■ Extracted text
*** Begin section ***

Let me paint you a quick picture of the NextGen household:
- You enter your living room to watch a movie with your family, and the instant you turn on the TV with your smartphone acting as a central remote control, the lights in the living room automatically dim to 50% to adjust for viewing.
- When you reach for a glass to fill with water, your upper cabinet lifts up instead of opening out, making better use of vertical space and a less cumbersome process.
- You sit at your kitchen island reviewing CAD drawings for your sun room expansion using your virtual reality device to soak up the details and experience your new space before committing to the design.
When I attended Design & Construction week last year, I talked about the “Home of the Future.” But in 2016? This isn’t futuristic. This isn’t on its way in the next five years. This house is being built on YOUR street today! It might even be your new neighbor! Single-family and multifamily homes alike, we’re not waiting for them to get hardwired for technology. They’re already connected! In fact, last year at this same exact show, Gartner told us that by the year 2025, there would be more than 500 smart objects in the home. Guess what? This year, that timeframe shrunk significantly and now the forecast is 2020 for the same projected connectivity.

*** End section ***

■ Data excerpt
*** Begin section ***

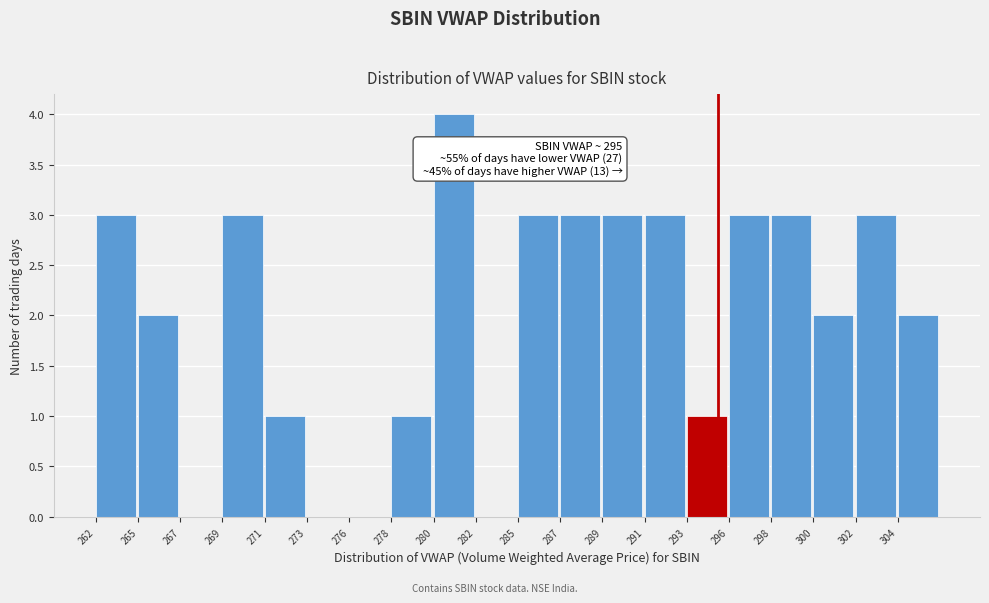

Reading left to right, list all the values displayed in this chart.

262=3	265=2	267=0	269=3	271=1	273=0	276=0	278=1	280=4	282=0	285=3	287=3	289=3	291=3	293=1	296=3	298=3	300=2	302=3	304=2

*** End section ***

■ Work to be completed
Extend the passage about the connected household of the NextGen home, starting after its last sentence.

■ Task answer
The best news of all is that connectivity is affordable, products are readily available and there are plenty of experts who know what they’re doing and can help make homes smart. It was both refreshing and exciting to see that the housing market isn’t lagging too far behind the automotive industry and consumer electronics and intelligent cities. Because after all, it’s not about the connected home, it’s about the connected individual.